Anyway, TL;DR: Jeffrey Hammonds was a bad free agent signing.  But, this is a cool card!

The Adam Sandler
While Sandler was born in Brooklyn, he moved to Manchester, New Hampshire and spent the time from the age of five through high school there.  That's good enough for him to count here for me.  Sandler is a very funny man -- sometimes through childish humor, sometimes sappy, and not always for everyone.  I liked him on SNL a lot, and, while a bit stupid, his early movies are those that I have watched and enjoyed.

Like Sandler, then, I liked and enjoyed Dan Plesac's early career as a Brewer.  Once he left and joined other teams like the Cubs and hung on and hung on -- and then went "sappy" with the MLB Network -- he's been less entertaining to me.  But this Fleer Ultra card of Sac is right in my wheelhouse:

The H. H. Holmes
Herman Webster Mudgett a/k/a Dr. Henry Howard Holmes was, as Wikipedia puts it, "one of the first documented American serial killers in the modern sense of the term."  Holmes/Mudgett was born in Gilmanton, New Hampshire, but he achieved his notoriety in Chicago in the early 1890s.  If you're interested in finding out more about him, you should check out the "Stuff You Missed in History Class" podcast about him.  It's fascinating and frightening all at once.

Holmes achieved a medical degree from the University of Michigan, and, from all appearances, was a bright, successful man who had a great future in front of him.  In reality, he was a depraved psychopath whose abilities were channeled toward newer, greater, more psychotic conquests.

Now, I'm not saying that the player on this card is any of those things other than being a bright, successful talent who had a great future in front of him.  In reality, he was a horrible bust -- like many of the Brewers draft picks during the 1990s.  It's none other than Tyrone Hill:

The Robert Frost
Frost attended Dartmouth College in Concord, New Hampshire, and later settled there for several years in and around Plymouth, New Hampshire, and, later, in Franconia.  Indeed, the first of Frost's four Pulitzer Prizes came for a book called New Hampshire: A Poem with Notes and Grace Notes.

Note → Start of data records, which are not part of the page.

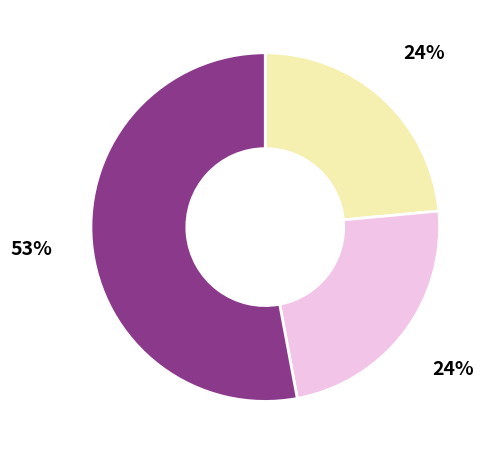

To the nearest percent, what is the average slice percentage?

33%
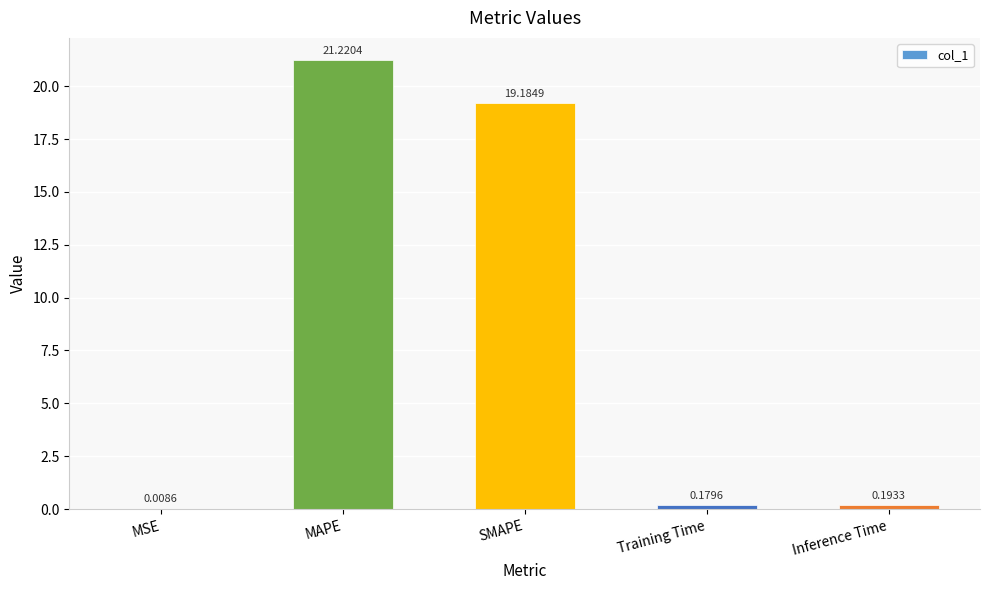

What is the sum of all values?

40.8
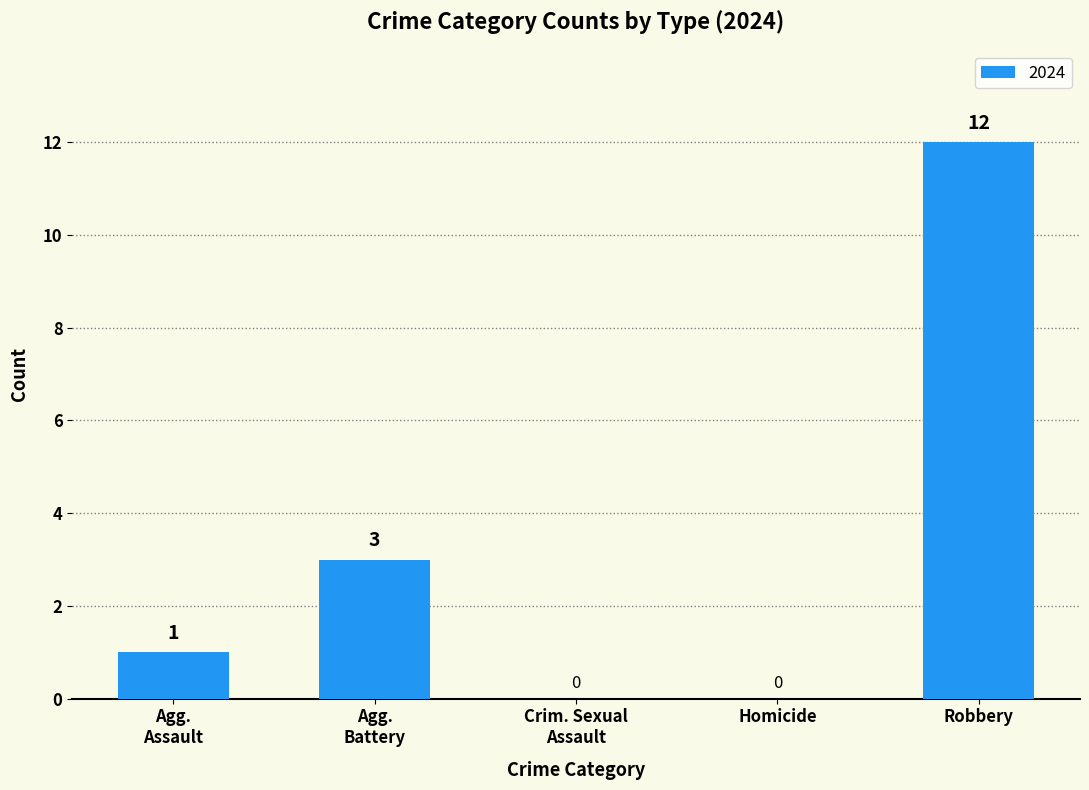

How many data points does each series have?

5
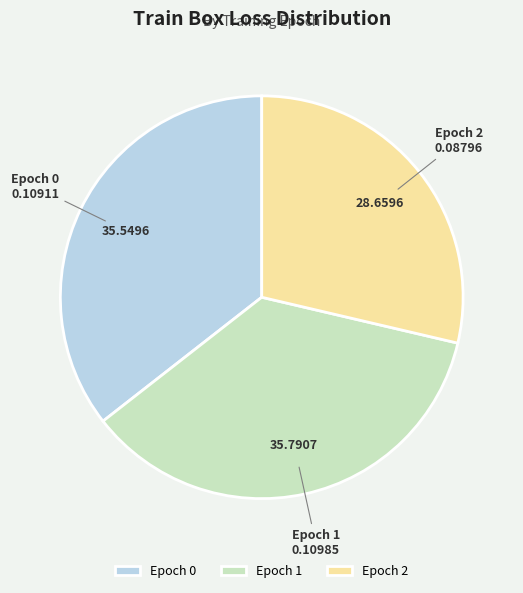

What is the smallest slice in the pie chart?

Epoch 2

While he's hardly Robert Frost, and, to be fair, his career is nowhere near done nor as prolific as Frost's was, but Ryan Braun is still approaching being one of the more highly decorated Milwaukee Brewers.  The fact that I really like this card helps push me toward saying that this card deserves the designation named for one of America's finest poets ever:

The Dan Brown
Look, I've got nothing against Dan Brown generally.  I read The Da Vinci Code, and it is a page turner.  I just fear that a lot of people are fooled by the book's undertones related to the Priory of Scion and think all that stuff about Jesus having a daughter are somehow historical fact.  Maybe it is.  Maybe it isn't.  People can argue all day about it and whether it has any value to be discussed in our society.

A similar discussion goes on these days among Brewers fans as to whether Rickie Weeks has any value to the Brewers organization these days.  We look to his past, what he was capable of, and we wonder whether that was true or not, or if there is some secret reason why he is failing other than the injuries catching up to him.  Yes, this analogy is a major stretch, but this is such an excellent card that it needed to be shared:

SAAPU sent a number of other cards as well -- many of which I needed for my Brewers collection, some of which were condition upgrades.

I fear I've stretched my analogies here so far that the rubber band has broken, so I'll close by saying "Thank you" earnestly to Swing and a Pop Up for the trade.